TASK TO COMPLETE.
Wherever a line in the material contains the word "destaccount", copy that line.

==== WORKING DATA ====

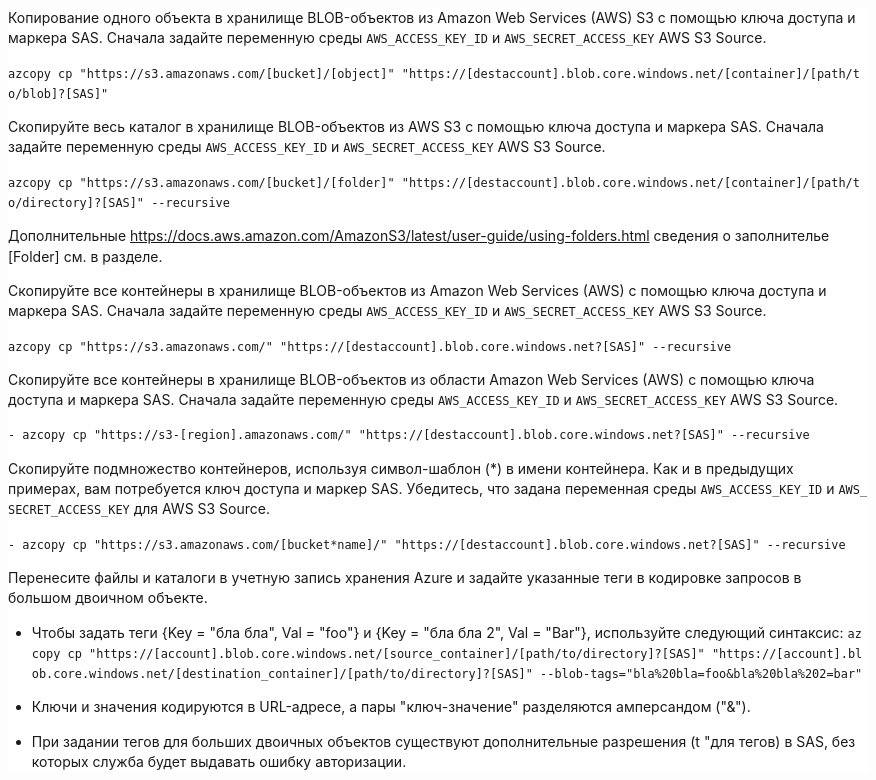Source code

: Копирование одного объекта в хранилище BLOB-объектов из Amazon Web Services (AWS) S3 с помощью ключа доступа и маркера SAS. Сначала задайте переменную среды `AWS_ACCESS_KEY_ID` и `AWS_SECRET_ACCESS_KEY` AWS S3 Source.
  
```azcopy
azcopy cp "https://s3.amazonaws.com/[bucket]/[object]" "https://[destaccount].blob.core.windows.net/[container]/[path/to/blob]?[SAS]"
```

Скопируйте весь каталог в хранилище BLOB-объектов из AWS S3 с помощью ключа доступа и маркера SAS. Сначала задайте переменную среды `AWS_ACCESS_KEY_ID` и `AWS_SECRET_ACCESS_KEY` AWS S3 Source.
 
```azcopy
azcopy cp "https://s3.amazonaws.com/[bucket]/[folder]" "https://[destaccount].blob.core.windows.net/[container]/[path/to/directory]?[SAS]" --recursive
```
    
  Дополнительные https://docs.aws.amazon.com/AmazonS3/latest/user-guide/using-folders.html сведения о заполнителье [Folder] см. в разделе.

Скопируйте все контейнеры в хранилище BLOB-объектов из Amazon Web Services (AWS) с помощью ключа доступа и маркера SAS. Сначала задайте переменную среды `AWS_ACCESS_KEY_ID` и `AWS_SECRET_ACCESS_KEY` AWS S3 Source.
 
```azcopy
azcopy cp "https://s3.amazonaws.com/" "https://[destaccount].blob.core.windows.net?[SAS]" --recursive
```

Скопируйте все контейнеры в хранилище BLOB-объектов из области Amazon Web Services (AWS) с помощью ключа доступа и маркера SAS. Сначала задайте переменную среды `AWS_ACCESS_KEY_ID` и `AWS_SECRET_ACCESS_KEY` AWS S3 Source.
 
```azcopy
- azcopy cp "https://s3-[region].amazonaws.com/" "https://[destaccount].blob.core.windows.net?[SAS]" --recursive
```

Скопируйте подмножество контейнеров, используя символ-шаблон (*) в имени контейнера. Как и в предыдущих примерах, вам потребуется ключ доступа и маркер SAS. Убедитесь, что задана переменная среды `AWS_ACCESS_KEY_ID` и `AWS_SECRET_ACCESS_KEY` для AWS S3 Source.

```azcopy
- azcopy cp "https://s3.amazonaws.com/[bucket*name]/" "https://[destaccount].blob.core.windows.net?[SAS]" --recursive
```

Перенесите файлы и каталоги в учетную запись хранения Azure и задайте указанные теги в кодировке запросов в большом двоичном объекте. 

- Чтобы задать теги {Key = "бла бла", Val = "foo"} и {Key = "бла бла 2", Val = "Bar"}, используйте следующий синтаксис: `azcopy cp "https://[account].blob.core.windows.net/[source_container]/[path/to/directory]?[SAS]" "https://[account].blob.core.windows.net/[destination_container]/[path/to/directory]?[SAS]" --blob-tags="bla%20bla=foo&bla%20bla%202=bar"`
        
- Ключи и значения кодируются в URL-адресе, а пары "ключ-значение" разделяются амперсандом ("&").
    
- При задании тегов для больших двоичных объектов существуют дополнительные разрешения (t "для тегов) в SAS, без которых служба будет выдавать ошибку авторизации.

====

SOLUTION FOR THIS TASK.
azcopy cp "https://s3.amazonaws.com/[bucket]/[object]" "https://[destaccount].blob.core.windows.net/[container]/[path/to/blob]?[SAS]"
azcopy cp "https://s3.amazonaws.com/[bucket]/[folder]" "https://[destaccount].blob.core.windows.net/[container]/[path/to/directory]?[SAS]" --recursive
azcopy cp "https://s3.amazonaws.com/" "https://[destaccount].blob.core.windows.net?[SAS]" --recursive
- azcopy cp "https://s3-[region].amazonaws.com/" "https://[destaccount].blob.core.windows.net?[SAS]" --recursive
- azcopy cp "https://s3.amazonaws.com/[bucket*name]/" "https://[destaccount].blob.core.windows.net?[SAS]" --recursive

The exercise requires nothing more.